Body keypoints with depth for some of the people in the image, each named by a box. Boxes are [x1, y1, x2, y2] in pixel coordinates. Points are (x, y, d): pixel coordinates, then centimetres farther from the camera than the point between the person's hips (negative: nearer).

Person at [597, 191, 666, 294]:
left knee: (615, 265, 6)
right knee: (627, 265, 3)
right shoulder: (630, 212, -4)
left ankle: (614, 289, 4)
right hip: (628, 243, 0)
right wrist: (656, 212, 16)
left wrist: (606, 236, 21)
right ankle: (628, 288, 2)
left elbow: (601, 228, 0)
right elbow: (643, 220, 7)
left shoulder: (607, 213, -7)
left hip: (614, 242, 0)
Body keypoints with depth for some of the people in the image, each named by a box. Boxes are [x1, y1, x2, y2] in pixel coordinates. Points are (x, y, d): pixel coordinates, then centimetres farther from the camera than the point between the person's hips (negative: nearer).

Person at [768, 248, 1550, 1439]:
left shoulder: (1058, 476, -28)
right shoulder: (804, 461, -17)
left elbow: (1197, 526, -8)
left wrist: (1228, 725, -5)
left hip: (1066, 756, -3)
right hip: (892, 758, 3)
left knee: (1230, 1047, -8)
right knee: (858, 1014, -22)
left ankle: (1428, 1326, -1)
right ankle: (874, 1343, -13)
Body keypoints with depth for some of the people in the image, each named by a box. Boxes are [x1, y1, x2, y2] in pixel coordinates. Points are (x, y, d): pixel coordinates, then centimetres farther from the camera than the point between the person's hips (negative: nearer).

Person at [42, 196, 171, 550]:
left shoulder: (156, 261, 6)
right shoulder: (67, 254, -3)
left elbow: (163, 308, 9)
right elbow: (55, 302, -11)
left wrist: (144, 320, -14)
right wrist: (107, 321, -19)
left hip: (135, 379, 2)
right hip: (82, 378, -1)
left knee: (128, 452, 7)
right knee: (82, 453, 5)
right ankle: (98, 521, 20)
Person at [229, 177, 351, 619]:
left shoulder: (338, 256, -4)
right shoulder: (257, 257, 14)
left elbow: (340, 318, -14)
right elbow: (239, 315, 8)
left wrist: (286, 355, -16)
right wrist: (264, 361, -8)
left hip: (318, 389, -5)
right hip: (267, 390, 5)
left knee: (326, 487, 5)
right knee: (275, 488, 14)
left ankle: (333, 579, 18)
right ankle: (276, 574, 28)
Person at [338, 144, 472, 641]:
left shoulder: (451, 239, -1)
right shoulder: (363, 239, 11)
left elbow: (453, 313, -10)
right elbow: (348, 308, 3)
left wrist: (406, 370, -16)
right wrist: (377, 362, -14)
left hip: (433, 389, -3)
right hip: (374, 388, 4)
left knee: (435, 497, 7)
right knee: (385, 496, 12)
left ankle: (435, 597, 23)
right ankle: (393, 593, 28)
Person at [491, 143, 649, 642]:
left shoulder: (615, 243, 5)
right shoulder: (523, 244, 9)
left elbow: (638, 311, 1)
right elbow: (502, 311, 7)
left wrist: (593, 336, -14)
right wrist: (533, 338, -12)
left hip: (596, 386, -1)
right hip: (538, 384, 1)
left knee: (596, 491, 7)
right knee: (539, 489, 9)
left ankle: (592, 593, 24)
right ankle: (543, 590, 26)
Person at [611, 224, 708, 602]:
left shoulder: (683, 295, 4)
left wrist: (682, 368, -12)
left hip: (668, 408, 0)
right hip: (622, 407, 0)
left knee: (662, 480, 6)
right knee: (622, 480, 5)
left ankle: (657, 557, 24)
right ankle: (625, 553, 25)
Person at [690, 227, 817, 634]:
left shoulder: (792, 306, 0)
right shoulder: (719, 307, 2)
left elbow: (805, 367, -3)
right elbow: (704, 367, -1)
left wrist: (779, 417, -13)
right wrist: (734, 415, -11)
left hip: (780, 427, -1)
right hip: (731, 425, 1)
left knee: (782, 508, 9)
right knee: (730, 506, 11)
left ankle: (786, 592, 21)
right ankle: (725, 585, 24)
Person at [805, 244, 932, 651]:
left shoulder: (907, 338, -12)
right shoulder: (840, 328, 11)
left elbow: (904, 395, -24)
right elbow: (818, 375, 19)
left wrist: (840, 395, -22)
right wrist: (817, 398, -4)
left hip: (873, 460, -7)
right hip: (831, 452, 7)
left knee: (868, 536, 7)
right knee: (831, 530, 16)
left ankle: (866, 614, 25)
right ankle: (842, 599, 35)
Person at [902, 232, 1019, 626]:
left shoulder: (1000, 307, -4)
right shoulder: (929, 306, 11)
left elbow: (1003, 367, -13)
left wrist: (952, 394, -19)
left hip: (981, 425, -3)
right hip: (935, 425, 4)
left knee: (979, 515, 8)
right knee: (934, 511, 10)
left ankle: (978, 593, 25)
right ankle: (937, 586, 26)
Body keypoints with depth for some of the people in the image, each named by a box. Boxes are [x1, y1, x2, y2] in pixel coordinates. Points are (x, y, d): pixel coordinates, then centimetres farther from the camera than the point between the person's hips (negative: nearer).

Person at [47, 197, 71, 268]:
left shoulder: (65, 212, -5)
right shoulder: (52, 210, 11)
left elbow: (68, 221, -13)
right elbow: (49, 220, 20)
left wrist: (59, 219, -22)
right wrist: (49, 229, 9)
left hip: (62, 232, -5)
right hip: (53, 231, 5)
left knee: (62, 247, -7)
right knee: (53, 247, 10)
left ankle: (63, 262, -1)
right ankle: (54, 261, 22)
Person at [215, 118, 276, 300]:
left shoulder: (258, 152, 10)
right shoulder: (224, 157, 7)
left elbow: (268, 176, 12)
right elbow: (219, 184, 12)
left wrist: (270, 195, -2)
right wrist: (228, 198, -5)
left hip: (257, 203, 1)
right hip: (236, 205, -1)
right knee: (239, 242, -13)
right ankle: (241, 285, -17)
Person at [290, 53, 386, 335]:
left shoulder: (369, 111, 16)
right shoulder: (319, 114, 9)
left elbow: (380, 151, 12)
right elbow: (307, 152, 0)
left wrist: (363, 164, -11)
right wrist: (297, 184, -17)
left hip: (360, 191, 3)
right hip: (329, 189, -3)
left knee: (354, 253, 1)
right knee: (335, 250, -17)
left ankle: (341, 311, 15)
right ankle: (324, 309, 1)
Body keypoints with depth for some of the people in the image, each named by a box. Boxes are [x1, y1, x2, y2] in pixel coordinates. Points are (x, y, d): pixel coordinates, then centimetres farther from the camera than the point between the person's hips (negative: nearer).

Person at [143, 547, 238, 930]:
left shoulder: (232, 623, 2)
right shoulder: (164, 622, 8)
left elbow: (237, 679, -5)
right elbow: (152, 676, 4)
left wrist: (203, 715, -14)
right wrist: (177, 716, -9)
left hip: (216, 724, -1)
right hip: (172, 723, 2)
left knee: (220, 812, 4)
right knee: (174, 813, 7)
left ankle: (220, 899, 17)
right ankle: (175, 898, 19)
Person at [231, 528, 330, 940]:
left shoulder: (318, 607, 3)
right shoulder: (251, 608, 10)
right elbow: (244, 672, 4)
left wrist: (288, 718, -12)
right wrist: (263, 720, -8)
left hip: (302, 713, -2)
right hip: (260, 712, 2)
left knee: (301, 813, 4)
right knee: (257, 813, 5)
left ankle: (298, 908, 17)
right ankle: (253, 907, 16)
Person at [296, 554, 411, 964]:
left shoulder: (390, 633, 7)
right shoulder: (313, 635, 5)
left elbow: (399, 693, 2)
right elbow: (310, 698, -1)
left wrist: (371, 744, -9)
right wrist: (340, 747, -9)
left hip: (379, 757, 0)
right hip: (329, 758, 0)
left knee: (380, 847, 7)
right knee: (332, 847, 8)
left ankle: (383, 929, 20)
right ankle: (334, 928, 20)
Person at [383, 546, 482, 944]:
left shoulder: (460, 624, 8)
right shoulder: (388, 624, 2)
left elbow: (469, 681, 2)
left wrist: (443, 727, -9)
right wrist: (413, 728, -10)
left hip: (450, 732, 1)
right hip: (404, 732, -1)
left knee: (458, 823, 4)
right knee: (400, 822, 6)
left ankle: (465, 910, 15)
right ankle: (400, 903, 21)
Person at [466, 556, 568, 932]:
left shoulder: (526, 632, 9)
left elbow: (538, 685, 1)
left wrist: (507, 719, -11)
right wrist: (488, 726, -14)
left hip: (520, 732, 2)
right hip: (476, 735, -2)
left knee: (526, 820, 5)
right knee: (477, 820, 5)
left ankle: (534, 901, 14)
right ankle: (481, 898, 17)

* * *

Return only the lines above that run from the opening line through the line containing "left shoulder: (338, 256, -4)", exactly as written.

Body keypoints with depth for some of the people in the image, each named by a box. Boxes are [x1, y1, x2, y2] in pixel coordinates. Points are (x, y, d): pixel coordinates, then centimetres farther from the camera than the point between the person's hips (negative: nearer).

Person at [597, 191, 666, 294]:
left knee: (615, 265, 6)
right knee: (627, 265, 3)
right shoulder: (630, 212, -4)
left ankle: (614, 289, 4)
right hip: (628, 243, 0)
right wrist: (656, 212, 16)
left wrist: (606, 236, 21)
right ankle: (628, 288, 2)
left elbow: (601, 228, 0)
right elbow: (643, 220, 7)
left shoulder: (607, 213, -7)
left hip: (614, 242, 0)
Body keypoints with depth for some of the people in the image, each named by a box. Boxes are [x1, y1, x2, y2] in pixel coordinates. Points are (x, y, d): pixel coordinates, then centimetres farther from the camera than the point between the person's hips (negative: nearer).

Person at [768, 248, 1550, 1439]:
left shoulder: (1058, 476, -28)
right shoulder: (804, 461, -17)
left elbow: (1197, 526, -8)
left wrist: (1228, 725, -5)
left hip: (1066, 756, -3)
right hip: (892, 758, 3)
left knee: (1230, 1047, -8)
right knee: (858, 1014, -22)
left ankle: (1428, 1326, -1)
right ankle: (874, 1343, -13)
Body keypoints with depth for some of the people in the image, each named by a box. Boxes are [x1, y1, x2, y2] in pixel coordinates. Points are (x, y, d): pixel coordinates, then centimetres farther from the camera than the point between the person's hips (negative: nearer).

Person at [42, 196, 171, 550]:
left shoulder: (156, 261, 6)
right shoulder: (67, 254, -3)
left elbow: (163, 308, 9)
right elbow: (55, 302, -11)
left wrist: (144, 320, -14)
right wrist: (107, 321, -19)
left hip: (135, 379, 2)
right hip: (82, 378, -1)
left knee: (128, 452, 7)
right knee: (82, 453, 5)
right ankle: (98, 521, 20)
Person at [229, 177, 351, 619]:
left shoulder: (338, 256, -4)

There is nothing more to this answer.